— begin Given records —
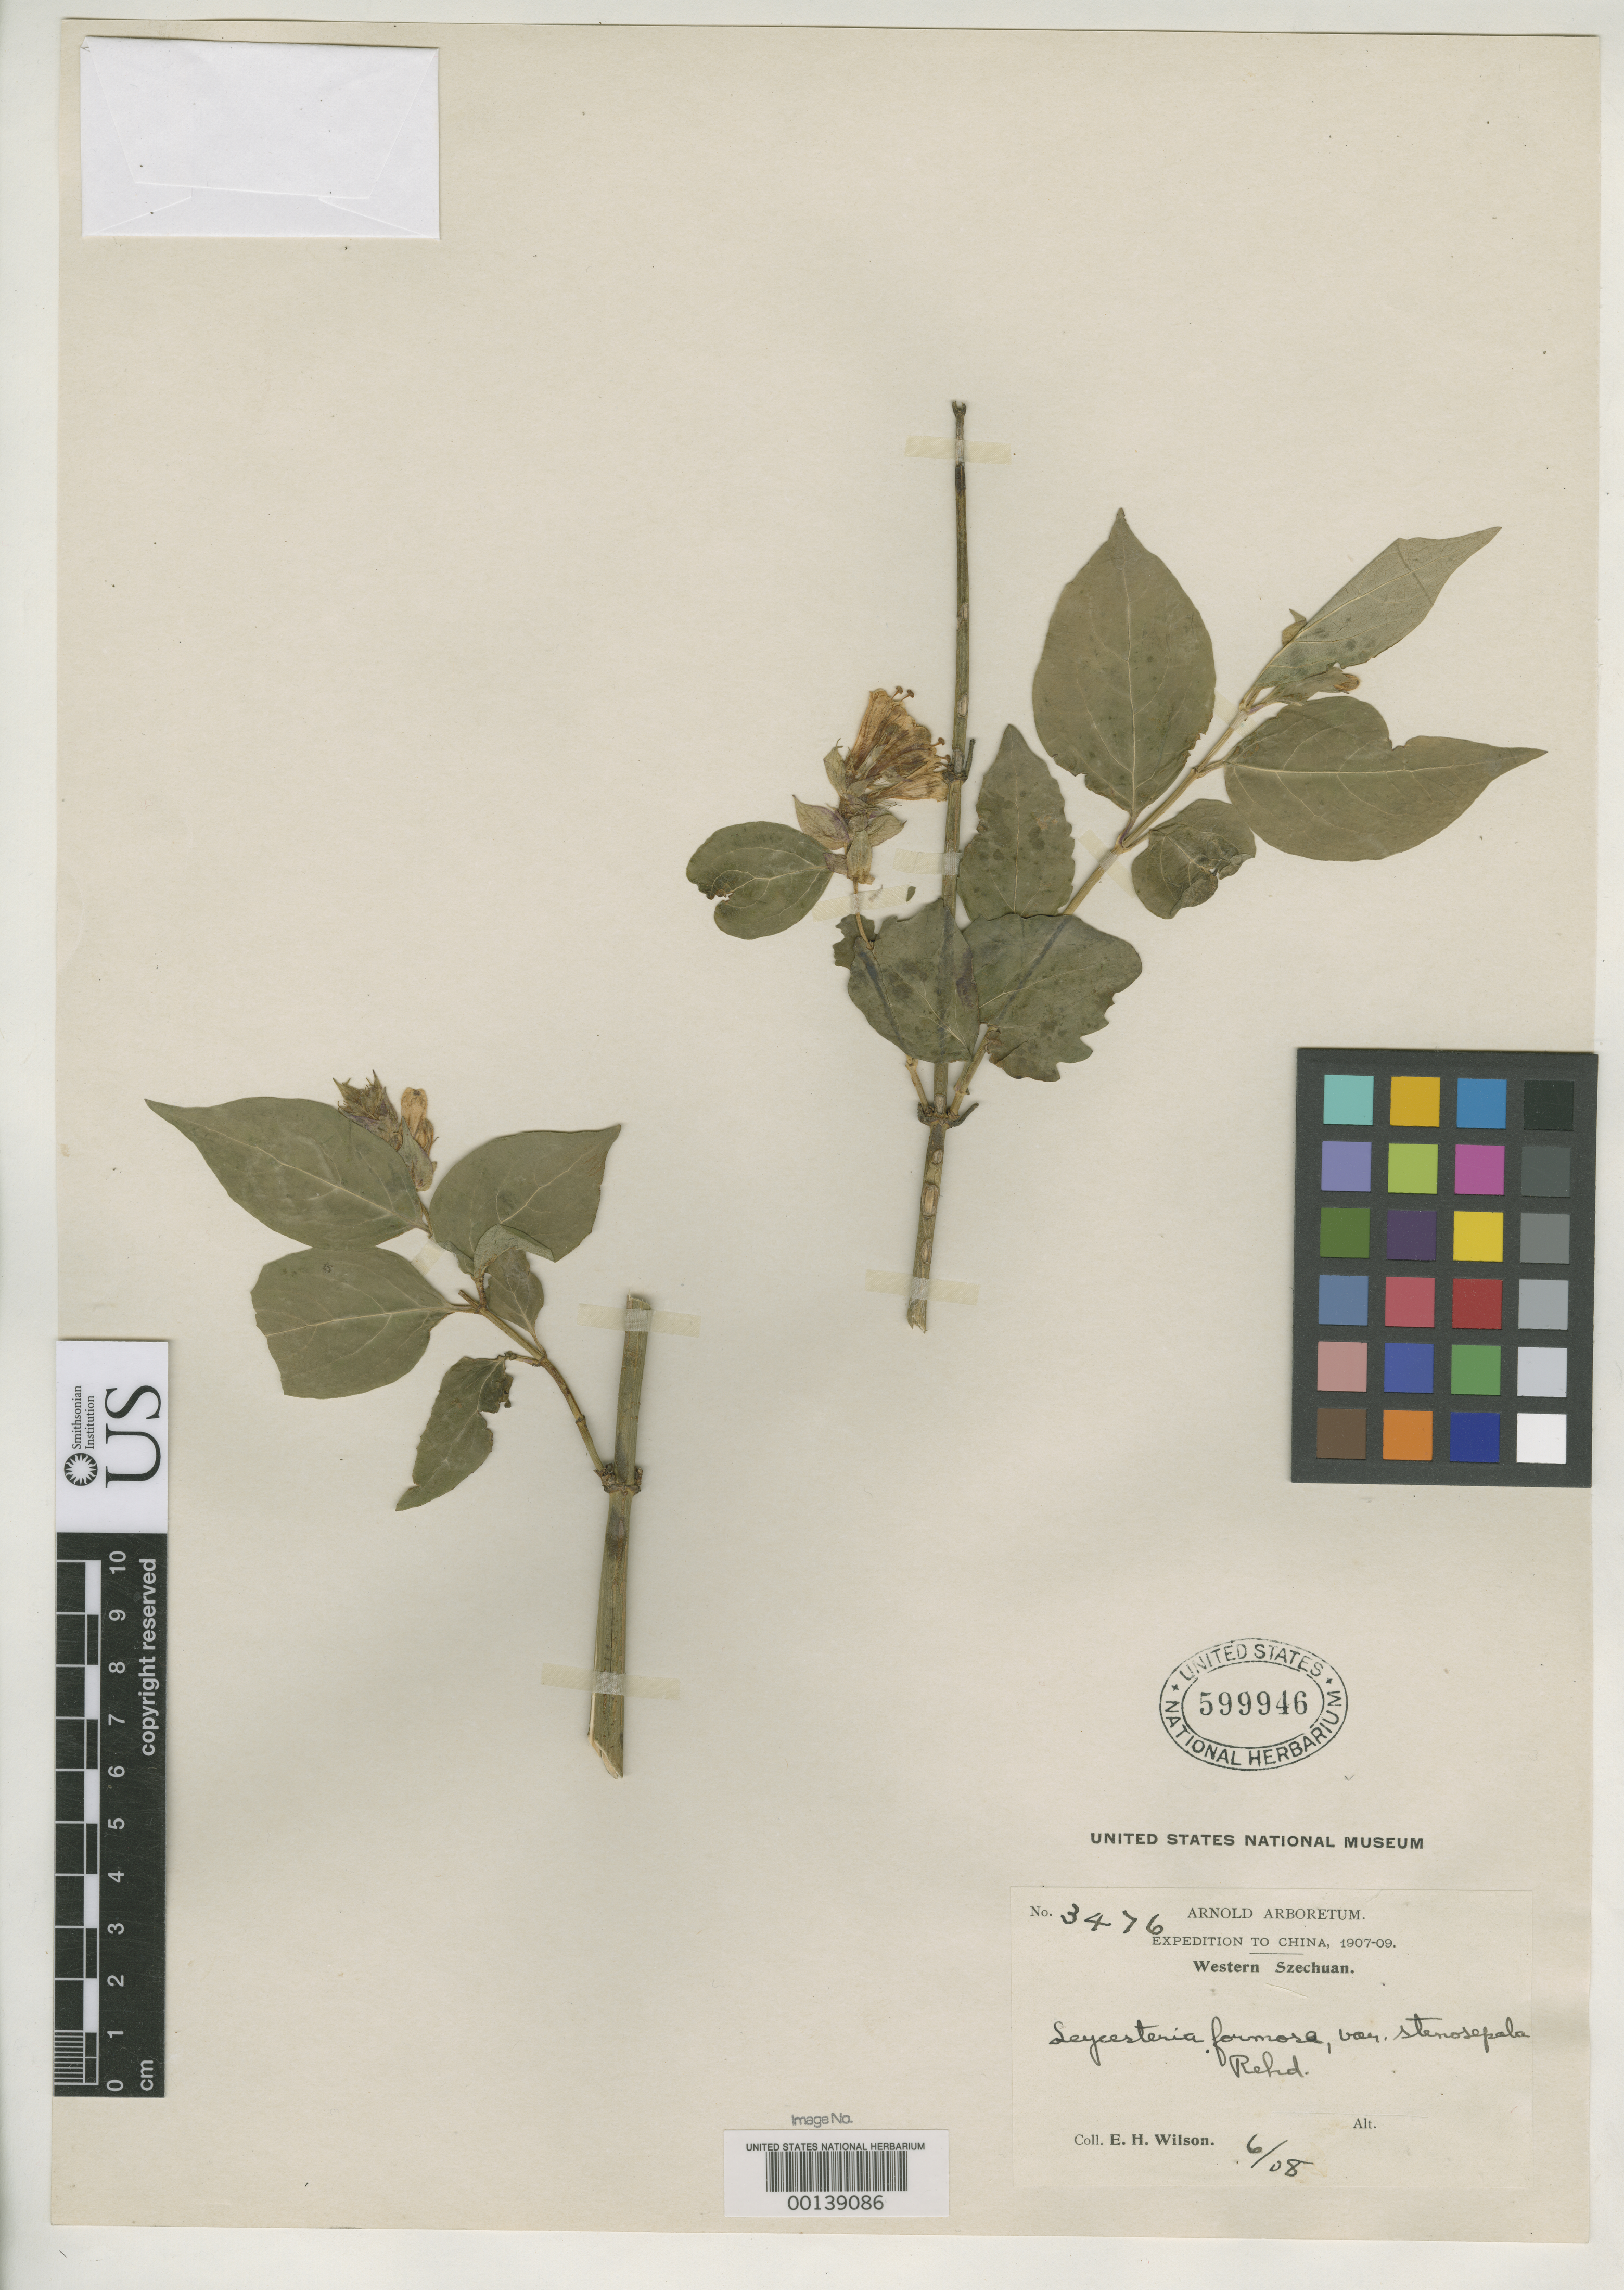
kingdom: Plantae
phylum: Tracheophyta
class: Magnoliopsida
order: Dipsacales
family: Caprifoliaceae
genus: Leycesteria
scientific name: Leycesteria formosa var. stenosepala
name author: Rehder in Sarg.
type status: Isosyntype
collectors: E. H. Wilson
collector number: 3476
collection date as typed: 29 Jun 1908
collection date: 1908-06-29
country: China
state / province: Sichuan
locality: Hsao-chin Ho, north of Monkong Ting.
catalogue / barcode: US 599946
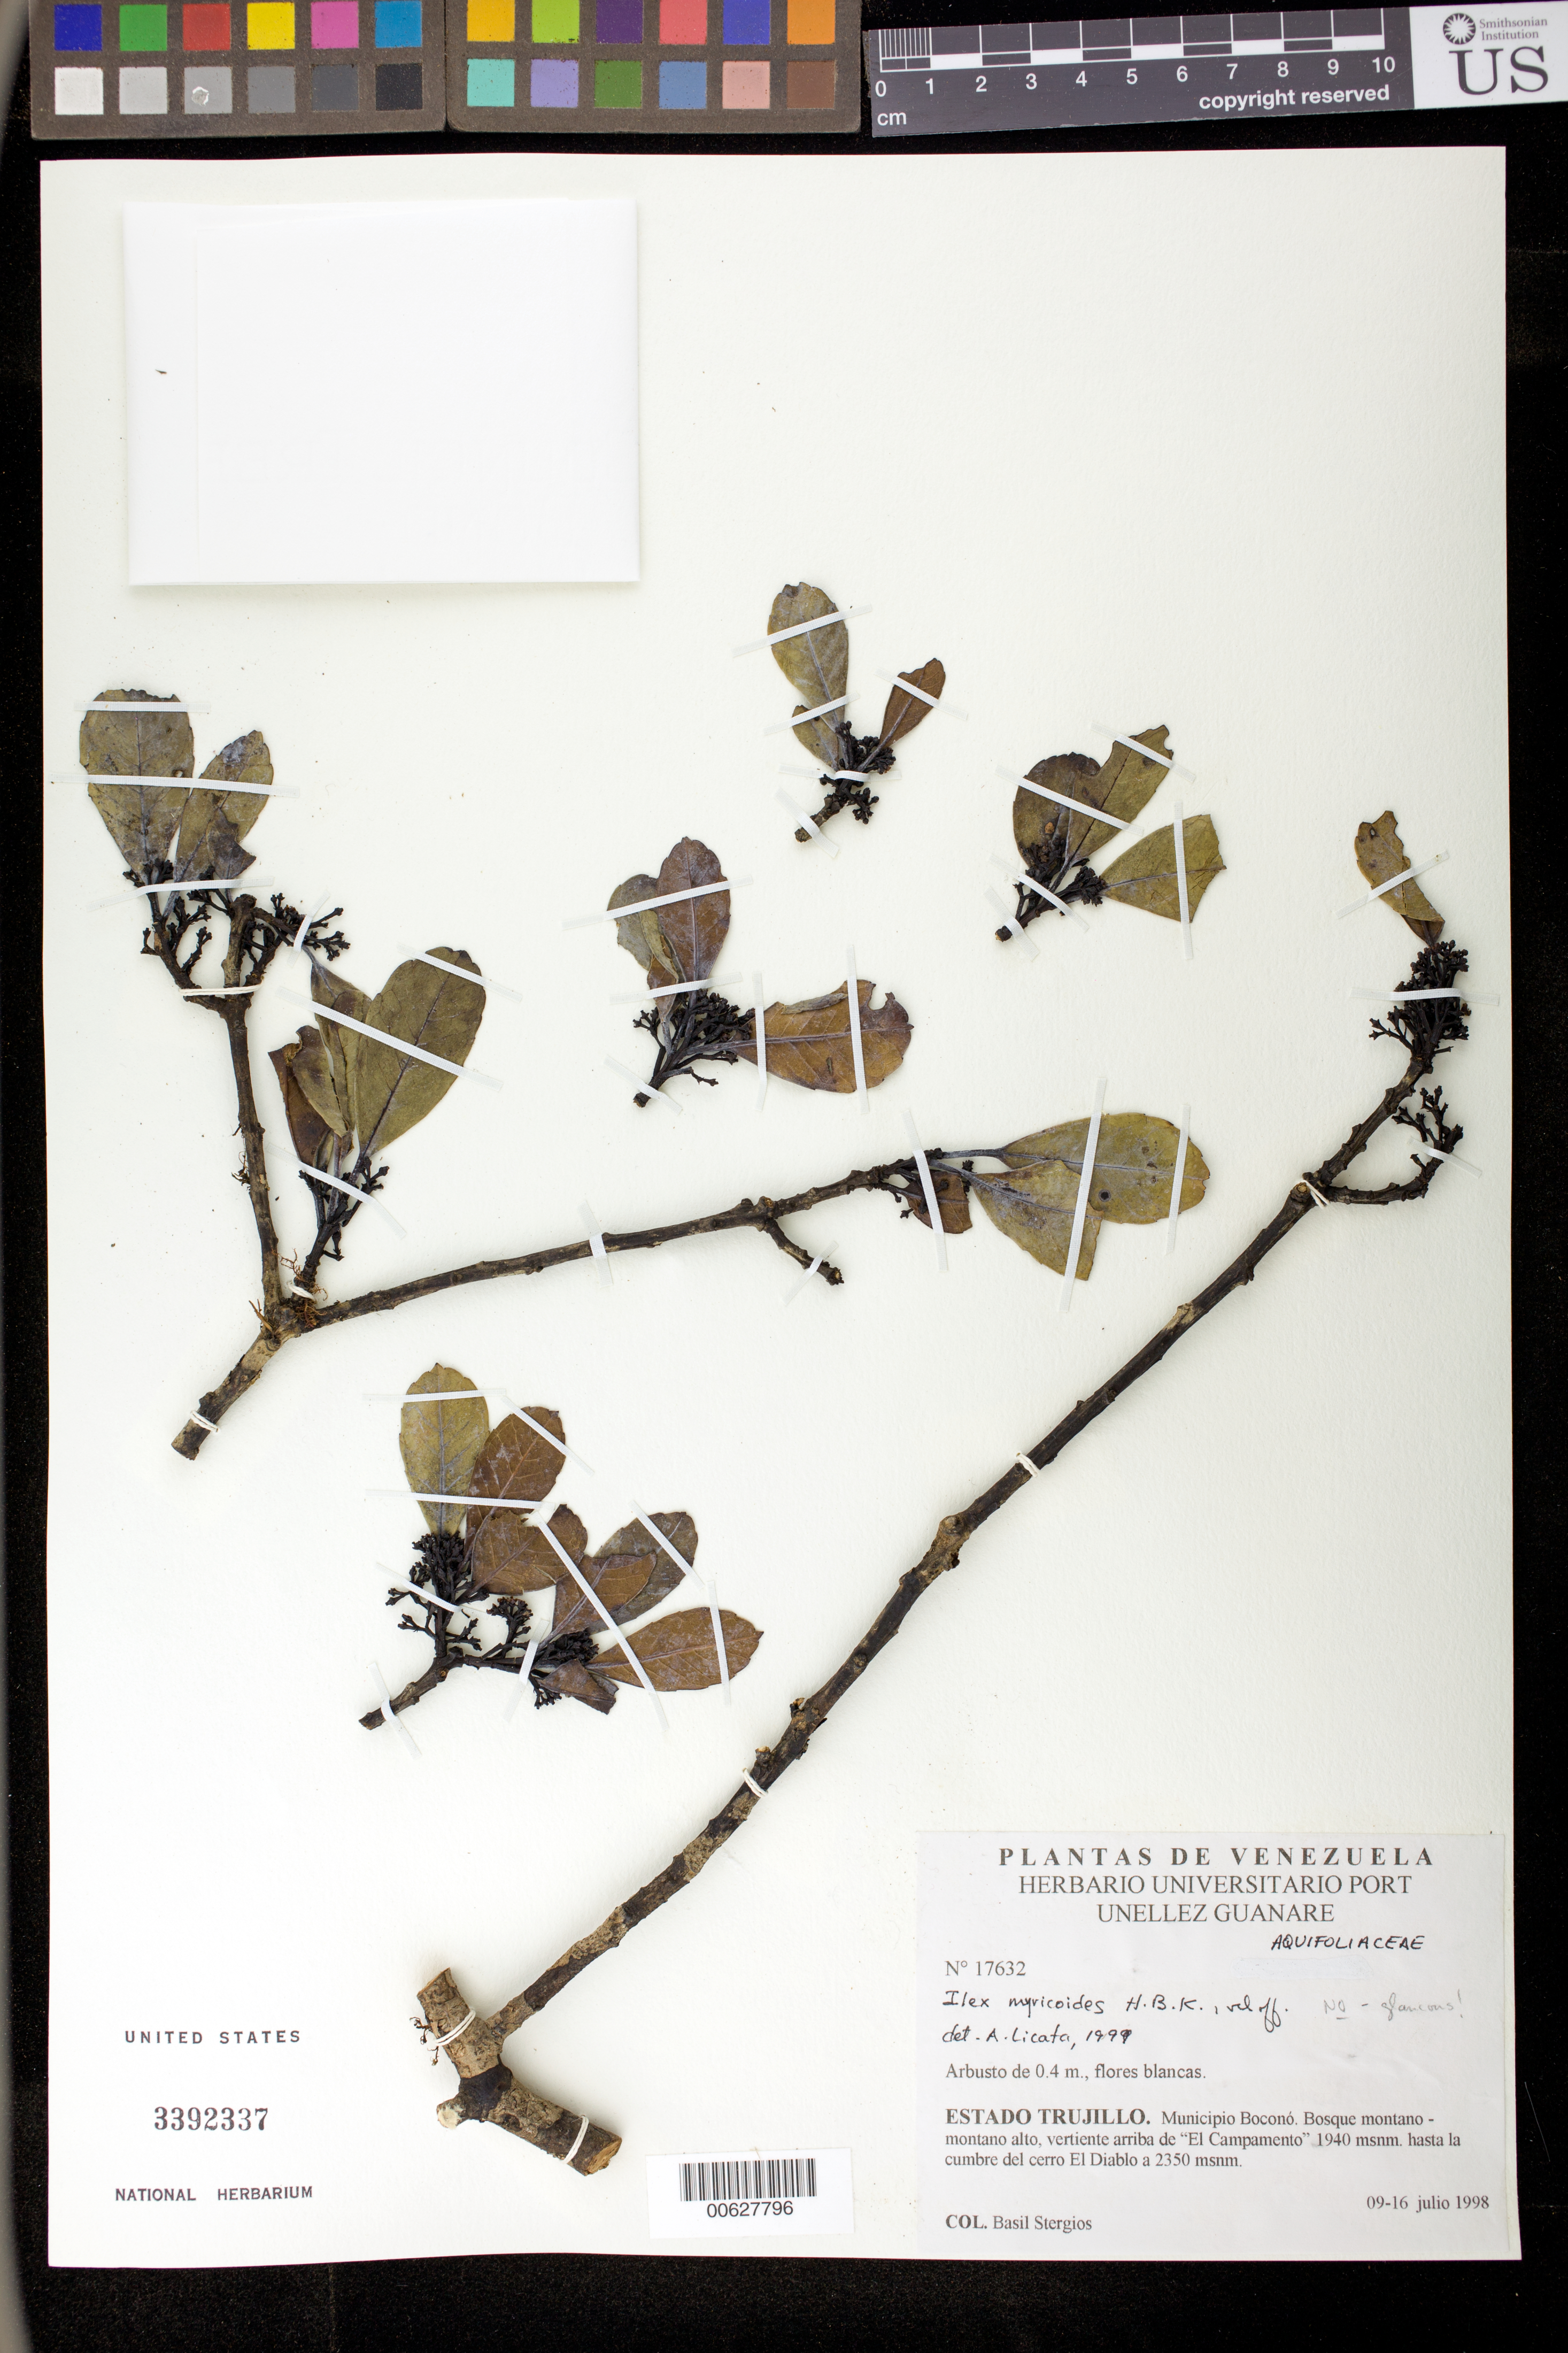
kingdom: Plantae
— end Given records —
_What the task asks_
Update the stretch from the line containing "genus: Leycesteria" through the end of the material by writing those lines out again with "catalogue" changed to "catalog" and everything else left as it is. Omit the pictures from your answer.

_Answer to the problem_
genus: Leycesteria
scientific name: Leycesteria formosa var. stenosepala
name author: Rehder in Sarg.
type status: Isosyntype
collectors: E. H. Wilson
collector number: 3476
collection date as typed: 29 Jun 1908
collection date: 1908-06-29
country: China
state / province: Sichuan
locality: Hsao-chin Ho, north of Monkong Ting.
catalog / barcode: US 599946
kingdom: Plantae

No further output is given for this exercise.